The partnership, launched in 2015 as part of RadioShack's bankruptcy restructuring, aimed to co-brand stores and sell Sprint's wireless products alongside RadioShack's electronics. However, it collapsed due to several key issues:
- Revenue shortfall: The partnership failed to generate the anticipated revenue from wireless product sales. Sprint's mobility sales dropped significantly in late 2016, leaving RadioShack without the commissions it had expected.
- Operational conflicts: Sprint began pulling its wireless displays from RadioShack stores, signaling a breakdown in the relationship. This disrupted the co-branded store model and left RadioShack scrambling to fill the void.
- Legal and trust issues: RadioShack's creditors accused Sprint of using confidential information from the partnership to open competing stores, further straining the relationship.
- Market challenges: RadioShack was already struggling to compete with online retailers like Amazon and changing consumer habits. The partnership with Sprint did little to address these broader challenges.
The final outcome
RadioShack filed for bankruptcy again in 2017. Sprint paid $12 million to wind down the relationship and took over leases for 115 stores.
The key takeaway: A store-within-a-store concept should be used when there's mutual trust and benefits for both parties. The entire arrangement can unravel when one party fails to meet obligations or when market conditions shift.
5. Toys "R" Us in Macy's
Why does this partnership face challenges?
The partnership, launched in 2021, aims to bring Toys "R" Us-branded shop-in-shops to over 400 Macy's locations. While it has potential, several challenges have emerged:
- Space constraints: Toys "R" Us was historically known for its massive stores with extensive inventory. Translating this experience into the smaller, more limited spaces within Macy's stores risks diluting the brand's identity.
- Competition from giants: Macy's and Toys "R" Us must compete with dominant players like Amazon, Walmart and Target, which already control the majority of the toy market. These competitors offer lower prices, broader selections and faster delivery.
- Brand perception: Toys "R" Us is attempting to rebuild its reputation after its 2018 liquidation and subsequent failed relaunches. Some consumers may associate the brand with its decline, which could hinder its ability to attract loyal customers.
- Operational complexity: Macy's owns the inventory and manages merchandising, while Toys "R" Us guides trends. This division of responsibilities could lead to inefficiencies or misaligned strategies.
- Missed opportunities: The rollout missed the 2021 holiday season, a critical time for toy sales, leaving money on the table and delaying the partnership's impact.
The outcome so far
Macy's CEO has expressed optimism, predicting that the partnership could quintuple Macy's toy sales. However, the success of the initiative depends on how well the two brands can differentiate their offerings and create a compelling in-store experience.
The key takeaway: Reviving a legacy brand within a new retail format requires careful execution. Without a strong, differentiated value proposition, the partnership risks being overshadowed by more established competitors.

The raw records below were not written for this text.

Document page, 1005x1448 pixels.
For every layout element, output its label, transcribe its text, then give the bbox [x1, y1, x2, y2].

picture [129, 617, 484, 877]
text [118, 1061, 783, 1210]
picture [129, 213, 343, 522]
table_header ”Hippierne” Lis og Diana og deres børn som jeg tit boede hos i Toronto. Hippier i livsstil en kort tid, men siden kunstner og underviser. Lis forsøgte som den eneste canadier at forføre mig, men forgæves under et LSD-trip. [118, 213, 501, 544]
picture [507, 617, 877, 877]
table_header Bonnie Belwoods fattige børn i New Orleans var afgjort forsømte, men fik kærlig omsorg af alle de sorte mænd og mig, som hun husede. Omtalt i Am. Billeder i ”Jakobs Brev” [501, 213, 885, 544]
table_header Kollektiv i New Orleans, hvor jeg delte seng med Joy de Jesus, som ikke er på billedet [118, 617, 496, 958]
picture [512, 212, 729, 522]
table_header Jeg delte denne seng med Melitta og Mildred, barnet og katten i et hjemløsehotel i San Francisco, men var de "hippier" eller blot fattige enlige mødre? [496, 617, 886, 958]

A look forward: The future of retail partnerships
The store-within-a-store concept is a growing trend because of its ability to generate revenue and foot traffic, align customer bases and enhance the consumer experience.
Despite many success stories, not all SWAS partnerships work. Retailers must align their visions and execute their strategies cautiously to benefit everyone. One thing's for sure: Store-within-a-store will continue to have a place in the future of retail, allowing retailers to capitalize on each other's strengths.